• _TEXTAUSZUG_:

== == ==

Was ändert sich für die ÖBA durch COVID-19?
Die örtliche Bauaufsicht hat keine gesetzlich zugewiesenen Aufgaben. Die vertraglichen Pflichten leiten sich zumeist aus den gängigen Leistungsbildern der HOA (§ 4 HOA-A) bzw der Leistungsmodelle Objektplanung Architektur (LPH 8 der LM.OA) ab. Dazu zählen die Vertretung des Bauherrn auf der Baustelle, die Ausübung des Hausrechts und die Überwachung der Bauausführung.
Die Vertretung des Bauherrn auf der Baustelle und die Überwachung der Bauausführung kann derzeit bereits zu einem Konflikt mit einem der vielen COVID-19-Gesetze oder der dazu ergangenen Verordnungen führen. Grundsätzlich ist zu beachten, dass auf der Baustelle („Ort der beruflichen Tätigkeit“) ein Mindestabstand von einem Meter zwischen Personen einzuhalten ist (BGBl II Nr 98/2020). Dort wo dies nicht möglich ist, kann der Mindestabstand mit „entsprechenden Schutzmaßnahmen“ unterschritten werden (BGBl II Nr 107/2020). Gemeint sind damit Atemschutzmasken der Schutzklassen FFP1 und FFP2. Letztere sind derzeit Mangelware und sollten deswegen dem medizinischen Personal vorbehalten sein. Trotz allem hat sich auch die vor Ort tätige ÖBA verpflichtend mit geeigneten Atemschutzmasken auszurüsten.
Ausübung des Hausrechts: Sind keuchende, hustende oder niesende Arbeiter von der Baustelle zu verweisen?

== == ==

• _BEREITGESTELLTE DATEN_:
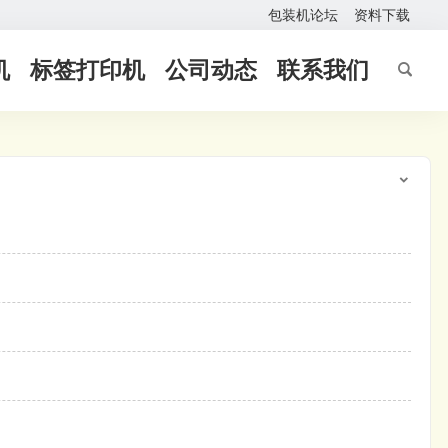
包装机论坛
资料下载
机
标签打印机
公司动态
联系我们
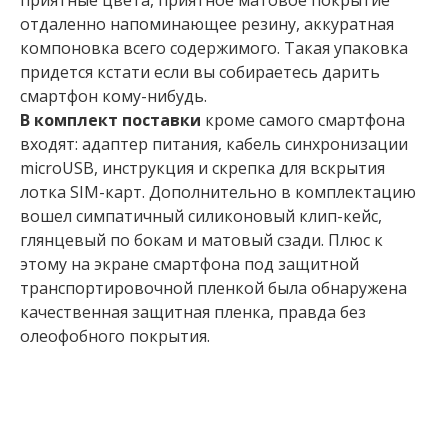
приятные цвета, приятное матовое покрытие
отдаленно напоминающее резину, аккуратная
компоновка всего содержимого. Такая упаковка
придется кстати если вы собираетесь дарить
смартфон кому-нибудь.
В комплект поставки
кроме самого смартфона
входят: адаптер питания, кабель синхронизации
microUSB, инструкция и скрепка для вскрытия
лотка SIM-карт. Дополнительно в комплектацию
вошел симпатичный силиконовый клип-кейс,
глянцевый по бокам и матовый сзади. Плюс к
этому на экране смартфона под защитной
транспортировочной пленкой была обнаружена
качественная защитная пленка, правда без
олеофобного покрытия.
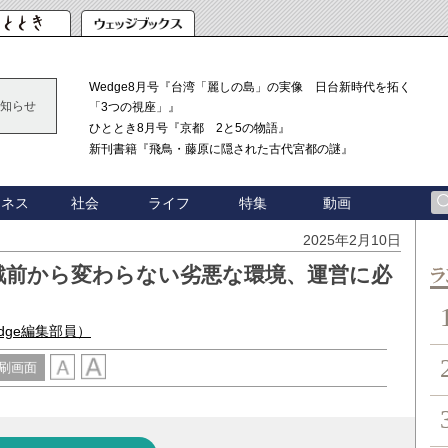
Wedge8月号『台湾「麗しの島」の実像 日台新時代を拓く
知らせ
「3つの視座」』
ひととき8月号『京都 2と5の物語』
新刊書籍『飛鳥・藤原に隠された古代宮都の謎』
ジネス
社会
ライフ
特集
動画
2025年2月10日
戦前から変わらない劣悪な環境、運営に必
ン
edge編集部員）
刷画面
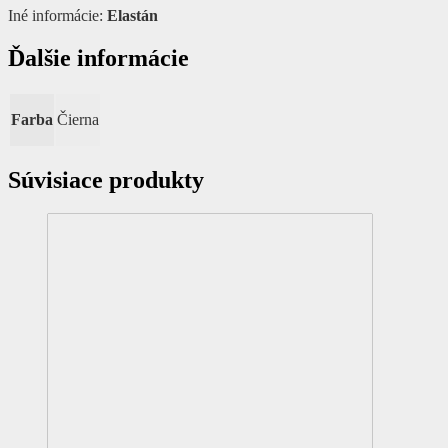
Iné informácie:
Elastán
Ďalšie informácie
Farba
Čierna
Súvisiace produkty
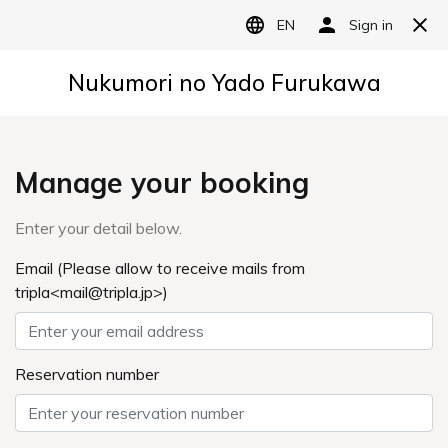
MENU
お知らせ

== == ==

• _AUFGABEN_:
a) Beantworte diese Fragen zum Textauszug:
(i) Welche drei Pflichten der örtlichen Bauaufsicht werden genannt?
(ii) Welcher Mindestabstand zwischen Personen gilt auf der Baustelle?
(iii) Welche Atemschutzmasken sind mit „entsprechenden Schutzmaßnahmen“ gemeint?
b) Gib den Teil des Textauszugs genau wieder, der mit den Worten „Was ändert sich“ anfängt und mit „Überwachung der Bauausführung.“ aufhört.

• _ERGEBNISSE_:
a)
(i) Die Vertretung des Bauherrn auf der Baustelle, die Ausübung des Hausrechts und die Überwachung der Bauausführung.
(ii) Ein Meter.
(iii) Atemschutzmasken der Schutzklassen FFP1 und FFP2.

b)
Was ändert sich für die ÖBA durch COVID-19?
Die örtliche Bauaufsicht hat keine gesetzlich zugewiesenen Aufgaben. Die vertraglichen Pflichten leiten sich zumeist aus den gängigen Leistungsbildern der HOA (§ 4 HOA-A) bzw der Leistungsmodelle Objektplanung Architektur (LPH 8 der LM.OA) ab. Dazu zählen die Vertretung des Bauherrn auf der Baustelle, die Ausübung des Hausrechts und die Überwachung der Bauausführung.